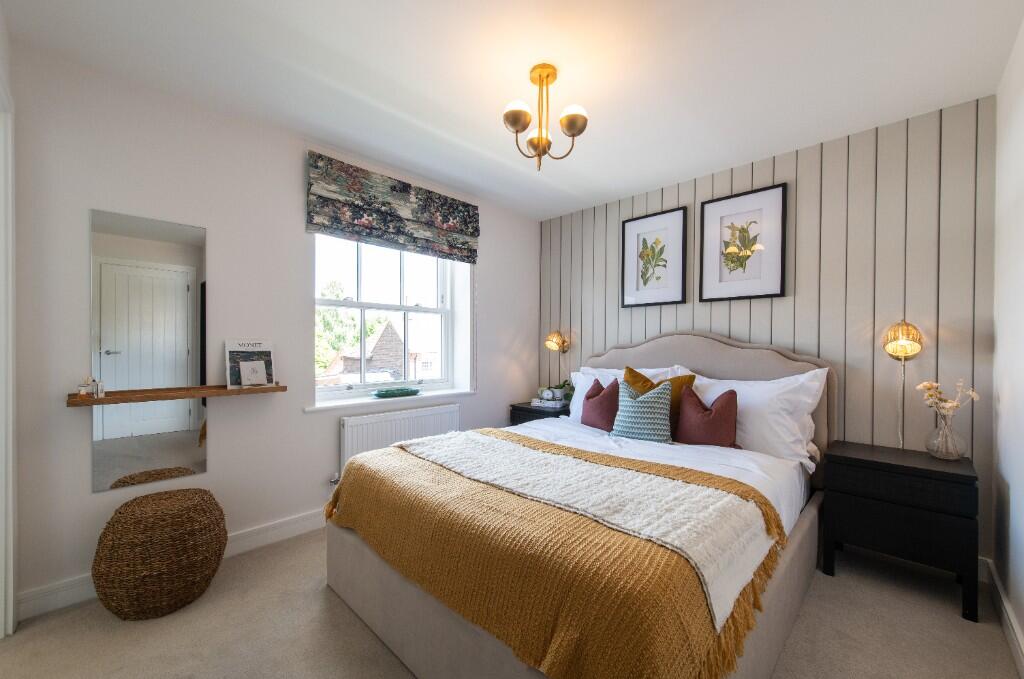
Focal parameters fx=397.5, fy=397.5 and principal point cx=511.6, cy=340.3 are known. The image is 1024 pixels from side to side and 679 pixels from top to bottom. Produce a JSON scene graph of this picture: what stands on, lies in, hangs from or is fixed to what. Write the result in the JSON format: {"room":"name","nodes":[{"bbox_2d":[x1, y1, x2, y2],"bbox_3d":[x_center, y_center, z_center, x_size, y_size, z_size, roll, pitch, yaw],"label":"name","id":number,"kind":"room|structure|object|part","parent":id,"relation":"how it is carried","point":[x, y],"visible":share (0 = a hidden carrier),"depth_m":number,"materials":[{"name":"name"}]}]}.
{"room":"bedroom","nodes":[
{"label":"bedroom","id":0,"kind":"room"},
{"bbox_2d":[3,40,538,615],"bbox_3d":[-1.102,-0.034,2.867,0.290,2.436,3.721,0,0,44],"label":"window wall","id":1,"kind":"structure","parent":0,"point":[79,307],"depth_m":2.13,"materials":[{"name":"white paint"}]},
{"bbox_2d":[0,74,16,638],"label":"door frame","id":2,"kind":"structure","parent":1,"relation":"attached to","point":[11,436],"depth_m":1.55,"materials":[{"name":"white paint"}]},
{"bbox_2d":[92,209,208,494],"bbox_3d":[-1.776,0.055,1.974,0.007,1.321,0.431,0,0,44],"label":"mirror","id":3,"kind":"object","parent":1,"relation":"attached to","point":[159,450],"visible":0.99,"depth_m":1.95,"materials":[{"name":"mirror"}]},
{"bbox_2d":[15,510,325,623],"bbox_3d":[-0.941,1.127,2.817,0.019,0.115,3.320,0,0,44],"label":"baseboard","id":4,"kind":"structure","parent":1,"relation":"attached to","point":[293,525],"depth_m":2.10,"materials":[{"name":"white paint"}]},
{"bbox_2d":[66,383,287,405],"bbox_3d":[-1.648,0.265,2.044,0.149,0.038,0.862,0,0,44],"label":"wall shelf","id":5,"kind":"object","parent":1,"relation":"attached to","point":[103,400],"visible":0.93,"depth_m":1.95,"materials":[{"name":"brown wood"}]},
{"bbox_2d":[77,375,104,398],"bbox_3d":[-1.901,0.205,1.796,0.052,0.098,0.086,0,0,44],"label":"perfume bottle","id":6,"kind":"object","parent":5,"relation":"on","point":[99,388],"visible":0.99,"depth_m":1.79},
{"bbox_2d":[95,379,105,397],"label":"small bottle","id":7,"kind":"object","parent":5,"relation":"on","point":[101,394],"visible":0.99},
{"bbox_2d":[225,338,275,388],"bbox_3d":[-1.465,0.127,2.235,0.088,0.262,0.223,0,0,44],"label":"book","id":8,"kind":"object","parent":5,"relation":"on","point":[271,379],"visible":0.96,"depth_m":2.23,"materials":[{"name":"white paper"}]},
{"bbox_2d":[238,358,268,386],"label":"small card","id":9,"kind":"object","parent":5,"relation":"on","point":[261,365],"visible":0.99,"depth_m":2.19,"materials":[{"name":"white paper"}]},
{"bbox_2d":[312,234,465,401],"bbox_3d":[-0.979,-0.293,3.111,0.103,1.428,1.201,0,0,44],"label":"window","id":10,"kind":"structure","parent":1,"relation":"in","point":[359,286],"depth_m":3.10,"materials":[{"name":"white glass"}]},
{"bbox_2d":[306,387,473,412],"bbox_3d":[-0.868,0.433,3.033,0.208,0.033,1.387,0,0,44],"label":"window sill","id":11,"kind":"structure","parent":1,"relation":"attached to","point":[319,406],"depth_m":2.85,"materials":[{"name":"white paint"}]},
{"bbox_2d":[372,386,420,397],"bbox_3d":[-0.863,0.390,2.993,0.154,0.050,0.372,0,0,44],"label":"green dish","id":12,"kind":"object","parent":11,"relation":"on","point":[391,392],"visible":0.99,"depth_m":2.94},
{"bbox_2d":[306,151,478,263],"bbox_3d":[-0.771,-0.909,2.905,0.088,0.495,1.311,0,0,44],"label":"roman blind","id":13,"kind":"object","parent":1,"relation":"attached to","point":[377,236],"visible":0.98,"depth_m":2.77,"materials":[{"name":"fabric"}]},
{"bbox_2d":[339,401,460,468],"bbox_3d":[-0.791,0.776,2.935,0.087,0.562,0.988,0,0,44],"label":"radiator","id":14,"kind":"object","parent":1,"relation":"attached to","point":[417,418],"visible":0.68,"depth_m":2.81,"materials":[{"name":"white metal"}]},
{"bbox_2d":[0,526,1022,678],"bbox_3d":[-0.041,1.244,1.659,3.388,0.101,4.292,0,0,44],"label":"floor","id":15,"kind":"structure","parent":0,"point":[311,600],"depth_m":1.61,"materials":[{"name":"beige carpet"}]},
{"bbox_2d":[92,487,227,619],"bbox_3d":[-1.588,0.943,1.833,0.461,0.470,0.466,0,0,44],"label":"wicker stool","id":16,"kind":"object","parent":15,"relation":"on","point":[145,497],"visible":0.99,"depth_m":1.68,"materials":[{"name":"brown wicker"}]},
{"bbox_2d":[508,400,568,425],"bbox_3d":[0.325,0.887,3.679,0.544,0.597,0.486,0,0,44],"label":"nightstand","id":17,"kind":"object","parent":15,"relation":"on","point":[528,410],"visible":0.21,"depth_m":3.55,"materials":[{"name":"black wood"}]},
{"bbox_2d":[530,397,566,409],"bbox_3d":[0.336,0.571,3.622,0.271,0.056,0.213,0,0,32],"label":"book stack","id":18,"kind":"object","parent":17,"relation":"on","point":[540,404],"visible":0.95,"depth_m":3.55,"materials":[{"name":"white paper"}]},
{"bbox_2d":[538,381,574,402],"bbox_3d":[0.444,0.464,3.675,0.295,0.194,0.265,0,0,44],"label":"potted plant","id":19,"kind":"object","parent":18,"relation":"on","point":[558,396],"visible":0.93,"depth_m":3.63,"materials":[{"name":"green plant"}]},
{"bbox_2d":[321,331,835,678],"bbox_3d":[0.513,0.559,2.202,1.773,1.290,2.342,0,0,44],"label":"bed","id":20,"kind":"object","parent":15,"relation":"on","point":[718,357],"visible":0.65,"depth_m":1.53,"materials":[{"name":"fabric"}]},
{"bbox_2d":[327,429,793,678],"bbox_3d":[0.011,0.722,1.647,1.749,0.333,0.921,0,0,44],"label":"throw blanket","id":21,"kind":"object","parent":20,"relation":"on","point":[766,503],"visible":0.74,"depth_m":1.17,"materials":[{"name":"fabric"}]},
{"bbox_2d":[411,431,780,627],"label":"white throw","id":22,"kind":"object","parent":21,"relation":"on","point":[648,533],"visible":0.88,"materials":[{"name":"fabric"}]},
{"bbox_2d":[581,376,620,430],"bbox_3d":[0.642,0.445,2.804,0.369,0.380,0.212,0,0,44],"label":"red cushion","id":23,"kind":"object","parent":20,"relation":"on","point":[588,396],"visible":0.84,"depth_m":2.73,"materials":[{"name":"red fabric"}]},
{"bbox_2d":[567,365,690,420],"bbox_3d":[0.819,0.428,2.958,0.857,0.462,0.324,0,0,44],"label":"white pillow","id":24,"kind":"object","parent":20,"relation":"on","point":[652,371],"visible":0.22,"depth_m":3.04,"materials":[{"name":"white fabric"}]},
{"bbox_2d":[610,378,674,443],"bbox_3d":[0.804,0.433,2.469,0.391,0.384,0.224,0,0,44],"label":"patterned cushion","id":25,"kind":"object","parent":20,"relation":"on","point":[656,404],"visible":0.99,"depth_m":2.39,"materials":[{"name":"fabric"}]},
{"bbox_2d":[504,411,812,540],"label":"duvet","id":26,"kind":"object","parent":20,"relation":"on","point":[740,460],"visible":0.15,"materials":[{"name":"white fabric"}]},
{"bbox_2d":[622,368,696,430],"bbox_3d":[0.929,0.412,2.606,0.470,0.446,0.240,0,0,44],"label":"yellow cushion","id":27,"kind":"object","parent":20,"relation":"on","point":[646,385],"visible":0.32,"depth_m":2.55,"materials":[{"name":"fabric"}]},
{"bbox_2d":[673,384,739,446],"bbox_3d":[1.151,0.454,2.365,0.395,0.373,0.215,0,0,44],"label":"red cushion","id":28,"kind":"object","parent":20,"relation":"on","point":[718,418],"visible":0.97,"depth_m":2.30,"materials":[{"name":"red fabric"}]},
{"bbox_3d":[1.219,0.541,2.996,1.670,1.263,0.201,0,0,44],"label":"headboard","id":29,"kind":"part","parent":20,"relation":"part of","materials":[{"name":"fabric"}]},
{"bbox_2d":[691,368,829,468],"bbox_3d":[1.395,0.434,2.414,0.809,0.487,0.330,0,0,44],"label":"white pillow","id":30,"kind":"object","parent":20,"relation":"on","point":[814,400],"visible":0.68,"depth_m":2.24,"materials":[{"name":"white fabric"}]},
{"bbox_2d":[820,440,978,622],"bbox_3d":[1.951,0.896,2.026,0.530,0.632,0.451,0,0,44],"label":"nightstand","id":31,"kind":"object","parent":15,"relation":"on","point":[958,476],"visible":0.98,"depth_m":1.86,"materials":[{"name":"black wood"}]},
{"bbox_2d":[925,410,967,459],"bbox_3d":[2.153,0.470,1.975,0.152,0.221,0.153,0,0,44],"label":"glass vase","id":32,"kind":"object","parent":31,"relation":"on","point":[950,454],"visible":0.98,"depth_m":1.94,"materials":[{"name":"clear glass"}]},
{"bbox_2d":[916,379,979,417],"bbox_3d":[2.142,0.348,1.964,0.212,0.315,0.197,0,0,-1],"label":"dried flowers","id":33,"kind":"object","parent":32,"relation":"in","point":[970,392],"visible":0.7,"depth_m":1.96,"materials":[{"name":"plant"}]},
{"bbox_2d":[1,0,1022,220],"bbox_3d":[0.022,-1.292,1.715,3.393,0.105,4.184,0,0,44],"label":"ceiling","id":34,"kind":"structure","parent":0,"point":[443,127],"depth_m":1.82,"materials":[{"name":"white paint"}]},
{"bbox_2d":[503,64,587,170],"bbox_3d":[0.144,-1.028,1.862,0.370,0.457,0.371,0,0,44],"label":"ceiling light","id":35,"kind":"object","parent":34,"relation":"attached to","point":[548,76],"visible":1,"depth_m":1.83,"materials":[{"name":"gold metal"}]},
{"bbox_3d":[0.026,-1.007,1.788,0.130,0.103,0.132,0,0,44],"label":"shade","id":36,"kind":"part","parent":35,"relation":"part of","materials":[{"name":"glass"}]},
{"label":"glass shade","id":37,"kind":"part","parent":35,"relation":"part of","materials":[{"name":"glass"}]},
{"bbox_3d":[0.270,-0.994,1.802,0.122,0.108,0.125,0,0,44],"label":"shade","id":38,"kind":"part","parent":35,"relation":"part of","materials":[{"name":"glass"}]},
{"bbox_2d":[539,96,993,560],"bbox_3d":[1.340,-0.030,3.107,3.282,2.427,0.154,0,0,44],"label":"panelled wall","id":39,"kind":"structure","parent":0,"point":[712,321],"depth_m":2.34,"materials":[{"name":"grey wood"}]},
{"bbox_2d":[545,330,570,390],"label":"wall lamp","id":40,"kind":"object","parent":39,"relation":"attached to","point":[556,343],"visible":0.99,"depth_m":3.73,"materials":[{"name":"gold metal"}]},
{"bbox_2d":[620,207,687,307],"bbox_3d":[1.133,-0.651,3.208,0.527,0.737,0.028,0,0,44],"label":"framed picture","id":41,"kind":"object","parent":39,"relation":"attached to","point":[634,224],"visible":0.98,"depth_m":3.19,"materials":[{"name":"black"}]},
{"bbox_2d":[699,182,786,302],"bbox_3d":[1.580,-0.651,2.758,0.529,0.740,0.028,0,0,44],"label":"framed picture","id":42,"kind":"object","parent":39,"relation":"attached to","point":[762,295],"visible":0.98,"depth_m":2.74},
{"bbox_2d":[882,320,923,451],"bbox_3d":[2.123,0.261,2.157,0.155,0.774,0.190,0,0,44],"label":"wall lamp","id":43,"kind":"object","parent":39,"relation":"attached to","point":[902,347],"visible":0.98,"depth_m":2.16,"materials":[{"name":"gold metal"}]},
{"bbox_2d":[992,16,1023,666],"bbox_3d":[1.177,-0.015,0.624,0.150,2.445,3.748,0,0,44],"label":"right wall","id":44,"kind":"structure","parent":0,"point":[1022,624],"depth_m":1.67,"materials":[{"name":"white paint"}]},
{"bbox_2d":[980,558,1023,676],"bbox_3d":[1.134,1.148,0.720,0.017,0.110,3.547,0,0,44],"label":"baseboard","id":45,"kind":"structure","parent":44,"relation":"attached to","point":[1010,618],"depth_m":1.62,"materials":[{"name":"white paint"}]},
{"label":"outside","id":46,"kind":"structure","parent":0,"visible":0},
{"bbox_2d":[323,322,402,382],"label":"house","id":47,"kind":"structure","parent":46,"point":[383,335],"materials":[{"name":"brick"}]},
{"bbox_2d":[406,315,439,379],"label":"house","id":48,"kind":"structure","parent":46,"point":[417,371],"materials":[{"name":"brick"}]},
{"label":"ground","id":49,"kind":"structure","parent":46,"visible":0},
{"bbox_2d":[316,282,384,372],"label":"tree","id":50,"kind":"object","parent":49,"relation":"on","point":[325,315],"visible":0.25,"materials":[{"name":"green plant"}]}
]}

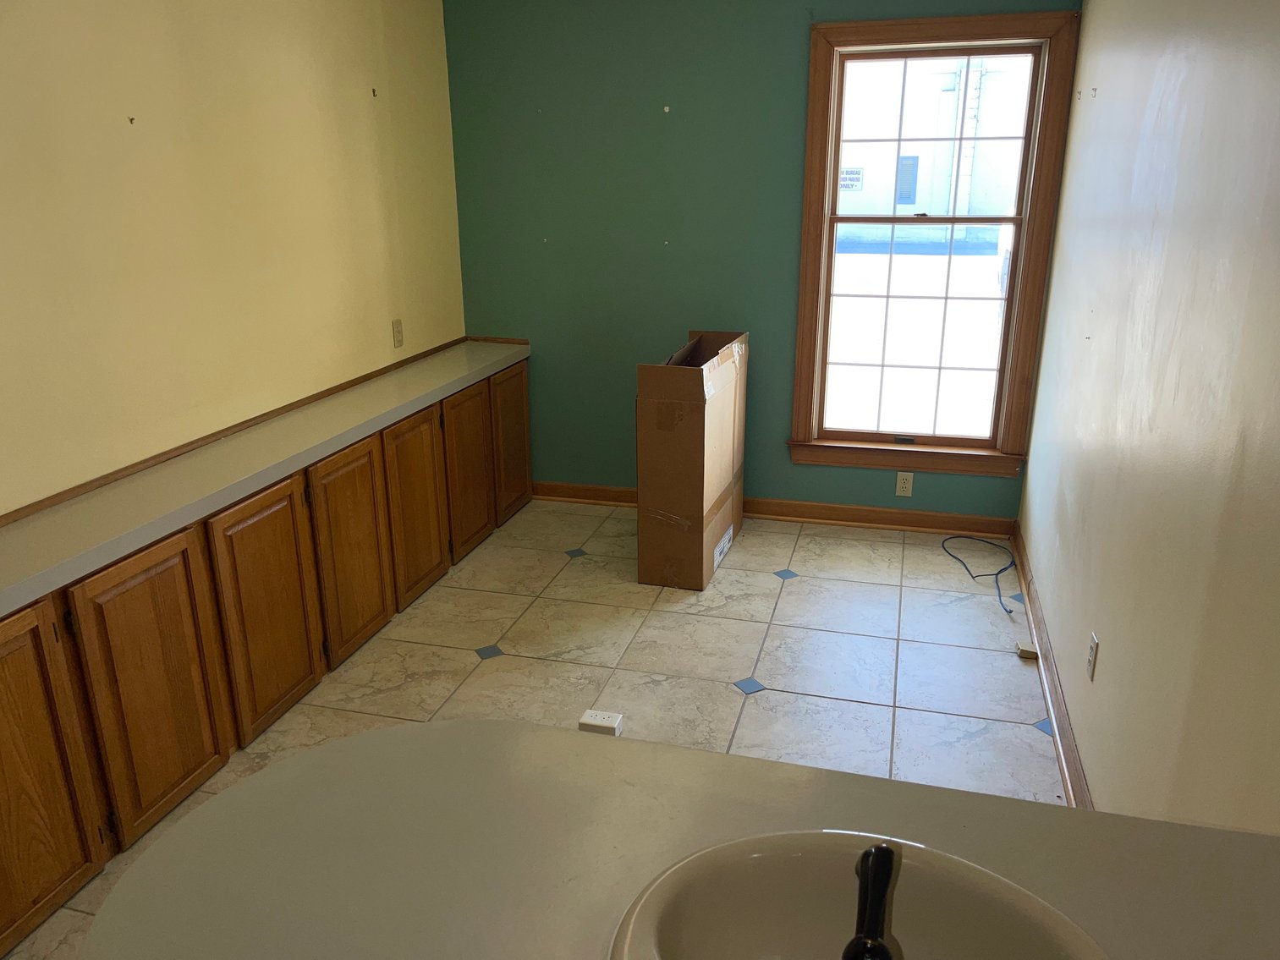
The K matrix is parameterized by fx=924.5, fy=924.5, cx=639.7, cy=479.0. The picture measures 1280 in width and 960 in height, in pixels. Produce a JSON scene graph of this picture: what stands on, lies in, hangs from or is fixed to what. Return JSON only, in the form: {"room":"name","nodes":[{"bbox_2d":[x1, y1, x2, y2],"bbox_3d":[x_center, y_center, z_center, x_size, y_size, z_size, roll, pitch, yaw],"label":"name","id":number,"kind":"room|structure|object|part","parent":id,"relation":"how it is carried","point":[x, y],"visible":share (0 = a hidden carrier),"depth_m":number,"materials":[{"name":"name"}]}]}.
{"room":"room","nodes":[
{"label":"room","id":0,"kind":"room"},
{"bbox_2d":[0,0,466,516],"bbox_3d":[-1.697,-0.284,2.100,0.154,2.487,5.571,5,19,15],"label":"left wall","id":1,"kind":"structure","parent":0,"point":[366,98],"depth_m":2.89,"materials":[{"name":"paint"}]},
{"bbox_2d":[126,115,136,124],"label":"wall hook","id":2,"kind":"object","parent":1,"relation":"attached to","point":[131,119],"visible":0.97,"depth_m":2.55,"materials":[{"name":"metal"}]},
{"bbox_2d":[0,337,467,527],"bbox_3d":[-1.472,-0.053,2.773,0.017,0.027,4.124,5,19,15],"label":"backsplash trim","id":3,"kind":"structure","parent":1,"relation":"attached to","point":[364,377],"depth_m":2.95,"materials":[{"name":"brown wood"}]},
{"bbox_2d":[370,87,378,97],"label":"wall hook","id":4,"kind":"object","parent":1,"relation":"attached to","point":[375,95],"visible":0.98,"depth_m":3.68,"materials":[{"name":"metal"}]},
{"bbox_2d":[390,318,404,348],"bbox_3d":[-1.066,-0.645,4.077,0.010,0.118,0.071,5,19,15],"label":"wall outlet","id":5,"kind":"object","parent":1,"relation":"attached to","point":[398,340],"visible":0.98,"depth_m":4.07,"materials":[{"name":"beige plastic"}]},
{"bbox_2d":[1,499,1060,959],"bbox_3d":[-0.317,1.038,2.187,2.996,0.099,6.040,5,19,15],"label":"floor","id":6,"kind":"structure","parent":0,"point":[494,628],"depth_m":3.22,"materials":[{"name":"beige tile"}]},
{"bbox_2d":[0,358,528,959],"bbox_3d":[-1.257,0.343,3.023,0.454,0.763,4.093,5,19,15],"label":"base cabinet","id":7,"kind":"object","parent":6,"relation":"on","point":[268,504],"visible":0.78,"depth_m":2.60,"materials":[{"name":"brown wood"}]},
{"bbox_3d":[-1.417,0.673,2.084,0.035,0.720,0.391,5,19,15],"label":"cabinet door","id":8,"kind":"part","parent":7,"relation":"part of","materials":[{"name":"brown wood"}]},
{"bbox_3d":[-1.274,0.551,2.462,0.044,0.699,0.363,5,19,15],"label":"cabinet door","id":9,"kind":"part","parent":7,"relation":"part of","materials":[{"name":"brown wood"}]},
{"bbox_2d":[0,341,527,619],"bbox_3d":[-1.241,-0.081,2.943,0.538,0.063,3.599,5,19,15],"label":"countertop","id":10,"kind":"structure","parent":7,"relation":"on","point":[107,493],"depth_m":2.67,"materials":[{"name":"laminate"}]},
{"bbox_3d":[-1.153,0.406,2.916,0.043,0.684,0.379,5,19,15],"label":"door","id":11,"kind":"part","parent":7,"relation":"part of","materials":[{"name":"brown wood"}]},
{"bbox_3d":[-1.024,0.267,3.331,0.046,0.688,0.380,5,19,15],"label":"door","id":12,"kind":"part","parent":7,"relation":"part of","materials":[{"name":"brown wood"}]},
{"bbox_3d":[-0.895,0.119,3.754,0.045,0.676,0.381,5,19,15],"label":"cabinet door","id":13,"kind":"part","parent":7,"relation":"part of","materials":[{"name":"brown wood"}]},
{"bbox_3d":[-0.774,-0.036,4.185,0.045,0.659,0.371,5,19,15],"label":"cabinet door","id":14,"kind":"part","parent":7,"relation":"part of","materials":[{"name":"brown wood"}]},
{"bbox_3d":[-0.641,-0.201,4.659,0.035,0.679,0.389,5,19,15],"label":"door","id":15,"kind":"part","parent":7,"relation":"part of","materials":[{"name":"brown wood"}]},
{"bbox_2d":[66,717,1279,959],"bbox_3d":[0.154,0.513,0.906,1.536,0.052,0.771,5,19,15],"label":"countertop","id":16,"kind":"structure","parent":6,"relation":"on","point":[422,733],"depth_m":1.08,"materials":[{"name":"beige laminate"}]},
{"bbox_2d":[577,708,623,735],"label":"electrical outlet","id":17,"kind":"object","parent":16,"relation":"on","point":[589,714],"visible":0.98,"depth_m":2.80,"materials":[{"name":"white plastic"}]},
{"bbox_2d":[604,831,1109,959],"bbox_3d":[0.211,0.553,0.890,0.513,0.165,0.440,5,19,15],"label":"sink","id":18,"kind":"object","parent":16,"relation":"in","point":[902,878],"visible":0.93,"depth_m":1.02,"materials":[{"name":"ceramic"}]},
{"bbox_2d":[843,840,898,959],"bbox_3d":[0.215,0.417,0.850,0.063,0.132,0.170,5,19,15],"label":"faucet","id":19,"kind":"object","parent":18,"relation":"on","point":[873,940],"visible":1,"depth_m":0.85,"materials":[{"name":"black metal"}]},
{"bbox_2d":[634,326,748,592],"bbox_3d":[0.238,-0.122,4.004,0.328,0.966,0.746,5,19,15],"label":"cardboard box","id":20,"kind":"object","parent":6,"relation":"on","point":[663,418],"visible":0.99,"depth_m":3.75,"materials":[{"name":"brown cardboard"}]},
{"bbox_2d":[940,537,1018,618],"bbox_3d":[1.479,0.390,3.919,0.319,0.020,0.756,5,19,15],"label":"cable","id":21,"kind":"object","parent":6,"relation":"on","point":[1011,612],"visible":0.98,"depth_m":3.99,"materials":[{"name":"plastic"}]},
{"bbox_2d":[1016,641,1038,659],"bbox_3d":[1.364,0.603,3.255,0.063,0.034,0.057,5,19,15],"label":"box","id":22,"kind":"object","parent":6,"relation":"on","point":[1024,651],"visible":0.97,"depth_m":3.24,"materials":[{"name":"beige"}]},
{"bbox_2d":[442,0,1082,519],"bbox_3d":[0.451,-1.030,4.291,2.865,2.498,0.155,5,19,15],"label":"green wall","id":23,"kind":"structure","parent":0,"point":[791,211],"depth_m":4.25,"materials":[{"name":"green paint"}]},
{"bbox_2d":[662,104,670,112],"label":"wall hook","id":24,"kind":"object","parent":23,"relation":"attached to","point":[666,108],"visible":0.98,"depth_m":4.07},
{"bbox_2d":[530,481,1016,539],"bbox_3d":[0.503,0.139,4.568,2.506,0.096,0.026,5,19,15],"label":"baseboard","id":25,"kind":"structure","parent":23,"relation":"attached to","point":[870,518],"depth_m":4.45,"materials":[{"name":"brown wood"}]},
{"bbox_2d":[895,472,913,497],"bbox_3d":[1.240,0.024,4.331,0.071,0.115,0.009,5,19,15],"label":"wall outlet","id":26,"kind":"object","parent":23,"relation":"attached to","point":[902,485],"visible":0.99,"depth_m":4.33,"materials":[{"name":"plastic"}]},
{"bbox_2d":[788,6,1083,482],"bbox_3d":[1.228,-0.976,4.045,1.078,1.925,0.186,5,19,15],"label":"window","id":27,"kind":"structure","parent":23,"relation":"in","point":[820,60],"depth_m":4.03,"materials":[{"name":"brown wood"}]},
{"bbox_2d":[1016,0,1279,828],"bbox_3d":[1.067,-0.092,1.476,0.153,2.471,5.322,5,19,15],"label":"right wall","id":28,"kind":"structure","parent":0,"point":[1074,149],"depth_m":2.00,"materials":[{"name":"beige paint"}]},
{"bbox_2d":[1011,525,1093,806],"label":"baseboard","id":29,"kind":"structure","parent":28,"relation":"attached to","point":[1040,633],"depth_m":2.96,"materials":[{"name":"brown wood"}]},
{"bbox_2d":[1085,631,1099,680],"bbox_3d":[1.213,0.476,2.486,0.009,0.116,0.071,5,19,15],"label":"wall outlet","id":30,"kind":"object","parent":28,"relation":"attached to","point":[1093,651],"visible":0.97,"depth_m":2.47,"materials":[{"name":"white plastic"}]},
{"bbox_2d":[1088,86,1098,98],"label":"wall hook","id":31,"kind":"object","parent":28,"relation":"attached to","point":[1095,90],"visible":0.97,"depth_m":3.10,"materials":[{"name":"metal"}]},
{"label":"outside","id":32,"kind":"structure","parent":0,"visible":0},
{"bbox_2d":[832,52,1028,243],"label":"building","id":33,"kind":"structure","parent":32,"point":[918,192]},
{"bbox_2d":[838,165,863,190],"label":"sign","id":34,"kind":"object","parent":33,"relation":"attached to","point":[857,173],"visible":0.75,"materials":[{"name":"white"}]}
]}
★ ★ ★ ★ ★
Exercise ▸
Tally the lines in these entries that have the string "brick" in them, then answer with the count and nothing else.

Response to this exercise ▸
2